У взрослых серебристых чаек ярко-желтый клюв с хорошо заметным красным пятнышком ближе к кончику. Их птенцы постукивают клювами по этому пятнышку, побуждая родителей отрыгивать им пищу. Зоолог Николас Тинберген, нобелевский лауреат, у которого я в свое время учился в Оксфорде, предлагал необученным птенцам целый ряд картонных моделей чаячьих голов, различавшихся цветом и формой клюва и пятнышка. Для каждого цвета, формы и их сочетания Тинберген оценивал степень предпочтения птенцов, подсчитывая, сколько раз они постукивали клювом по пятнышку за определенный промежуток времени. Идея была в том, чтобы узнать, есть ли у необученных птенцов врожденное предпочтение длинных желтых предметов с красными пятнами.

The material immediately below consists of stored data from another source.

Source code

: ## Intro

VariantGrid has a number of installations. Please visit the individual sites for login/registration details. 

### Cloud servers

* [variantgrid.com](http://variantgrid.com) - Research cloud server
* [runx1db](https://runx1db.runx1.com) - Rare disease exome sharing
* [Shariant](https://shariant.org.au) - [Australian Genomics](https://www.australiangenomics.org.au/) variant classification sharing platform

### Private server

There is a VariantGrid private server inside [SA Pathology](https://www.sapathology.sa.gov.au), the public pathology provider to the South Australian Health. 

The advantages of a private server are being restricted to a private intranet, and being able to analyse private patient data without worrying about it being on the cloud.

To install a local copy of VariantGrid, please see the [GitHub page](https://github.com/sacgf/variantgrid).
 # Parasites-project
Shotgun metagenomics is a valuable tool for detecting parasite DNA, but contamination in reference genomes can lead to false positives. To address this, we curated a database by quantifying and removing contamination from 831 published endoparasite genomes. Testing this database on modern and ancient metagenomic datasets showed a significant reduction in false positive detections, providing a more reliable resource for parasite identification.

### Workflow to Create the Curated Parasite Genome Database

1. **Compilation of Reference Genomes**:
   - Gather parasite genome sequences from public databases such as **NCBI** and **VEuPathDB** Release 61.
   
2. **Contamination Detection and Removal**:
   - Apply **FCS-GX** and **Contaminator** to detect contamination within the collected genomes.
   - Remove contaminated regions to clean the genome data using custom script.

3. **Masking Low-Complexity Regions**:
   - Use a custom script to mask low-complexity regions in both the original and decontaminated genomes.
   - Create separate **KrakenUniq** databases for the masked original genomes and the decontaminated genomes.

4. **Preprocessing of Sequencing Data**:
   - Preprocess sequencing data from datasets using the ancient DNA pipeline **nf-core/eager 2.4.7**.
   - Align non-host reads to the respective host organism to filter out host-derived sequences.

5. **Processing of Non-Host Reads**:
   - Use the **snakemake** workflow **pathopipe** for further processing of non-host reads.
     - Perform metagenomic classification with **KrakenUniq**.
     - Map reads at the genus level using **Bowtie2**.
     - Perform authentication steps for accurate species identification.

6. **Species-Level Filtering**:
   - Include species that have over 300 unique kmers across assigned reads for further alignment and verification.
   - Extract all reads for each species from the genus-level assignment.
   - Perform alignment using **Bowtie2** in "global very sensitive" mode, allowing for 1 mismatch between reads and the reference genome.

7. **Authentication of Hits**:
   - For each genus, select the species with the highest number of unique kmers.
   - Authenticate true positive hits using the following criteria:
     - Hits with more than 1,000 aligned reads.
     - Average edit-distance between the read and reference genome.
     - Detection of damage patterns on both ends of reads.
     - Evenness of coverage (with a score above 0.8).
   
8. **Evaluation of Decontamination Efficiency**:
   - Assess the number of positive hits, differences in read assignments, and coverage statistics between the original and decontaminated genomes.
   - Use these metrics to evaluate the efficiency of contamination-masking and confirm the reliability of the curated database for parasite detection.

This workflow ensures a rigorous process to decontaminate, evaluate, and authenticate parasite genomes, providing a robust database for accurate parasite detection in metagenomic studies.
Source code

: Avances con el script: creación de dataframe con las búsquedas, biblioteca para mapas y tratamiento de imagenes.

Если есть, это заставляло бы предположить, что гены обеспечивают маленьких чаек подробными априорными знаниями о том мире, в котором
им предстоит вылупиться из яйца: мире, в котором еду получают из клюва взрослой серебристой чайки.
Но давайте поговорим не о целях и результатах этого исследования, а о том, какими методами нужно воспользоваться и каких подводных камней избежать, чтобы подобный эксперимент дал правильный результат. Для этого, как выясняется, нужно руководствоваться общими принципами, которые относятся к присяжным не в меньшей степени, чем к птенцам серебристой чайки.

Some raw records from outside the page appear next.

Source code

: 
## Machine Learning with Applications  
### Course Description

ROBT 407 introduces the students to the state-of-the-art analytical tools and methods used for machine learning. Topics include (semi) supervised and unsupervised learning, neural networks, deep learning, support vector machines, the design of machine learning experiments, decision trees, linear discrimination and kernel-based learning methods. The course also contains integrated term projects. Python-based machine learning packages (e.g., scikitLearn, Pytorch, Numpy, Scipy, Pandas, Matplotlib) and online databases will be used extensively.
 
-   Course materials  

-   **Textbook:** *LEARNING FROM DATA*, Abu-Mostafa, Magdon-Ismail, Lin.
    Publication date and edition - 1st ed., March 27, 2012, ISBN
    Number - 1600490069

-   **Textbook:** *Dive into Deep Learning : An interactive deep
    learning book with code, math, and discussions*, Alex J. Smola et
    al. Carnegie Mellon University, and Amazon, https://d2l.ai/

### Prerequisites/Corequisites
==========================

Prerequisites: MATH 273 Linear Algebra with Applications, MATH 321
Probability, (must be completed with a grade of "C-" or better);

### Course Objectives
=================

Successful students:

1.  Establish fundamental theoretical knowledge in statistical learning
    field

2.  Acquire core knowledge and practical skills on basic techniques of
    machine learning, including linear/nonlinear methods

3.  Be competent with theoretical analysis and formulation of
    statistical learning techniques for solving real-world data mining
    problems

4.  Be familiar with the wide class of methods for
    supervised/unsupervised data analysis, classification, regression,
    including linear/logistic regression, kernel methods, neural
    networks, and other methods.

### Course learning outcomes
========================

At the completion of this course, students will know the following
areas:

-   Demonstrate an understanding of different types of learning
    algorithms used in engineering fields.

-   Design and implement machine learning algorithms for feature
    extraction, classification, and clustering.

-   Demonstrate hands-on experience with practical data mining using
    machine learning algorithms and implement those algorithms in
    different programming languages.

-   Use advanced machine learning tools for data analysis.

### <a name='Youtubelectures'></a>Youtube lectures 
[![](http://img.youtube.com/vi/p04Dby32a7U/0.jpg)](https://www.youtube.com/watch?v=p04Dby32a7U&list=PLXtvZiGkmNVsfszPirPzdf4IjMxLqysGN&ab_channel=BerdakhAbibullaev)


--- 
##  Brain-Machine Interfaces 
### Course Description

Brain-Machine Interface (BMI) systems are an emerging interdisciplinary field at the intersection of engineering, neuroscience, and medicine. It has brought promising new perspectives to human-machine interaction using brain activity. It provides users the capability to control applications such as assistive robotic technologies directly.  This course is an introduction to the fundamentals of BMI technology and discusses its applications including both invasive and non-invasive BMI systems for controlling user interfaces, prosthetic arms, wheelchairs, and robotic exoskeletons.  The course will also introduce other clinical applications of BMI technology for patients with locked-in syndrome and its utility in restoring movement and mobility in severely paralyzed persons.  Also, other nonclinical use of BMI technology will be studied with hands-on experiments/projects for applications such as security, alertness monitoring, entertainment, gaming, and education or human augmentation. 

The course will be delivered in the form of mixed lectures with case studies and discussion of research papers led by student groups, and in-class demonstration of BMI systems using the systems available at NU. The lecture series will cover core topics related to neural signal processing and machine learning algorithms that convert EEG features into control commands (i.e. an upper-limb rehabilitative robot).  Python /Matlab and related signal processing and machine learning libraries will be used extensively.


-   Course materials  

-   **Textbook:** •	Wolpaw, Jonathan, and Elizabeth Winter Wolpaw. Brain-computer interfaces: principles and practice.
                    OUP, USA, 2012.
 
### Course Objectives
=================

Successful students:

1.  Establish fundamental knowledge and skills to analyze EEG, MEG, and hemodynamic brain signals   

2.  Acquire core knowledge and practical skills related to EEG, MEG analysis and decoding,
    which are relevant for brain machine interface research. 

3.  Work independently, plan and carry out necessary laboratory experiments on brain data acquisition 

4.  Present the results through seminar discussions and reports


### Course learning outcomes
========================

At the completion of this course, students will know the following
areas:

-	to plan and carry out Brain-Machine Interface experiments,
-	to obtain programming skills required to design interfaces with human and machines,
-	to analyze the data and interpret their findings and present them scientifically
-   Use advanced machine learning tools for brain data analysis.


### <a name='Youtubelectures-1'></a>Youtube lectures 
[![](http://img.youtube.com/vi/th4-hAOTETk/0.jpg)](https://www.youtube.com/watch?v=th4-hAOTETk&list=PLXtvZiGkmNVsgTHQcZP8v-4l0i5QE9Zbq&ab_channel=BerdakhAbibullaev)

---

Во-первых, очевидно, нужно проверить не одного птенца, а нескольких. Может статься, какие-то из птенцов предпочитают красный цвет, а какие-то — синий, и нет какого-то одного цвета, любимого всеми птенцами серебристых чаек. Итак, если выбрать всего одного птенца, по нему можно узнать лишь о его индивидуальных предпочтениях.
Значит, проверить нужно не одного птенца, а нескольких. Скольких? Хватит ли двух? Нет. И трех тоже не хватит. Ответить на этот вопрос нам поможет статистика. Давайте для простоты представим, что мы проводим эксперимент, в котором нам нужно сравнить только красные пятна с синими, причем на одинаковом желтом фоне, и их одновременно предлагают птенцам. Если мы проверяем всего двух птенцов, представим себе, что один из них выбрал красный цвет. Если его выбор был случайным, вероятность этого составляет 50 %. Теперь предположим, что второй птенец тоже выбрал красный цвет. И снова это могло быть случайностью с вероятностью 50 %, даже если птенец не различает цвета. Вероятность того, что случайный выбор двух птенцов совпадет, тоже составляет целых 50 % (половина из четырех возможных случаев: красный и красный, красный и синий, синий и красный, синий и синий). Трех птенцов тоже недостаточно. Если выписать все возможные случаи с тремя птенцами, мы убедимся, что вероятность единогласного вердикта составляет 25 %, даже по чистой случайности. Вероятность необоснованного вывода, составляющая 25 %, это недопустимо много.